International law differs from traditional common law principles in several respects. Foremost is that international law is predominantly focused on governing the actions of sovereign states. In the United States, many of our laws are designed to govern the behavior of “persons,” including corporations and other legal “persons.” In the international law forum, the citizens of the nations are impacted by but rarely governed directly by international law principles.
Some of the challenges in the administration of international law include the decentralized nature of the legal functions. This is due to two main factors. First, the need to maintain the sovereignty of the nations subject to the law necessitates that the power is adequately dispersed. The concentration of power will threaten the independence of the nations subjected. Most recently, the decision by the UK to leave the EU was driven, in part, by this issue. The second is that the nature of international law tends to lend itself to specific policy issues developed by various treaties and NGOs, which have both narrow scope and enforcement capability.
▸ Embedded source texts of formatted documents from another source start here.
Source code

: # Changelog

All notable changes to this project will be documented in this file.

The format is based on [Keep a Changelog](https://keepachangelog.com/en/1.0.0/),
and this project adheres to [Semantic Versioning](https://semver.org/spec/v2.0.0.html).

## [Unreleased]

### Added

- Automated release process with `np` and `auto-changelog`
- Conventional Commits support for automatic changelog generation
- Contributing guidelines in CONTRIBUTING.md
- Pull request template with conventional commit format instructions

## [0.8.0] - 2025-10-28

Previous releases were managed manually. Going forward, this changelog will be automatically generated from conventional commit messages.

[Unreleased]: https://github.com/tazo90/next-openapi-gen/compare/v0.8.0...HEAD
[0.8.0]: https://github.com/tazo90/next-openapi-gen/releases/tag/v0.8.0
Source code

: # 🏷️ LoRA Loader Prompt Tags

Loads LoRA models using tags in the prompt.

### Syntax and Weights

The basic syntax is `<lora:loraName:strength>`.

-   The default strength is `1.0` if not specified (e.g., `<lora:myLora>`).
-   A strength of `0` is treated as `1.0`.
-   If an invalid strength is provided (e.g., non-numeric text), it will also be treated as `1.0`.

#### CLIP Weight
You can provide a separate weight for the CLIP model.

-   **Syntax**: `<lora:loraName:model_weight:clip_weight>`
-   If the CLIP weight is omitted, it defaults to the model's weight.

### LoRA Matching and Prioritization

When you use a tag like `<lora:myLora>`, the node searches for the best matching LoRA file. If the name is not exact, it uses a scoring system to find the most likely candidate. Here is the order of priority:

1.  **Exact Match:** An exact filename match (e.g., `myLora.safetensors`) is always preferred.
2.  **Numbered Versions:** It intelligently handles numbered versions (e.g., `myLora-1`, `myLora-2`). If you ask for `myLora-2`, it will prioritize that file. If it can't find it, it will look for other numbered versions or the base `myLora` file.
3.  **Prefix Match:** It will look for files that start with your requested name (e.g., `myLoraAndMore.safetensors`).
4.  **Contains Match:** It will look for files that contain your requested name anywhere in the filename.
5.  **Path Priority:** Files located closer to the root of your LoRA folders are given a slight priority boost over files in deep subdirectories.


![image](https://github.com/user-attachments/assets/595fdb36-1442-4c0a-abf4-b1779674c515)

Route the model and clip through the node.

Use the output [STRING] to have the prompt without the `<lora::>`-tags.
The structure lends itself to a horizontal rather than vertical span of influence, resulting in both limited effectiveness in enforcement and a sense of collective responsibility by both groups of nation-states and collective responsibility by their citizens.
A violation of international law often results in collective punishment for the citizenry, including the impacts of war, trade sanctions, taxation or reparations, and other remedies. While international law and tribunals have focused since World War II on identifying and prosecuting individuals, rather than entire nations, for violations of international law, especially violations of human rights, this approach remains the exception rather than the rule.
To maintain independence and sovereignty, states must voluntarily subject themselves to both international law and its enforcement. Generally accomplished through treaties, this also involves internalizing the treaty provisions and laws into the national laws. Integrating many aspects of the Geneva Convention into the United States Uniform Code of Military Justice is one example of this integration. Many international law conflicts arise where this integration does not exist or where it is not enforced.
For thousands of years, customs and traditions of interaction between nation-states governed their behavior and served as the basis for modern international law. Since the First World War and the advent of modern communications and transportation, the frequency and intensity of these international interactions have increased. Treaties and legal approaches have replaced the traditional use of force to govern their interactions.
This extends to the concept of reciprocity, which is inherent in most international law. Generally, a bad actor state was viewed as violating all treaty members, not just the singularly aggrieved party. The nature of these laws and agreements was to preserve human rights, self-determination, and environmental protection, in addition to free trade. Thus, a violation by a nation-state was a violation against all parties.
The challenge is that the enforcement of international law rests with the implementation of sanctions or force. Both having significant impacts upon the people of the offending state, regardless of their personal guilt or innocence. While the goal is to preserve the common good, the ability to do so is limited.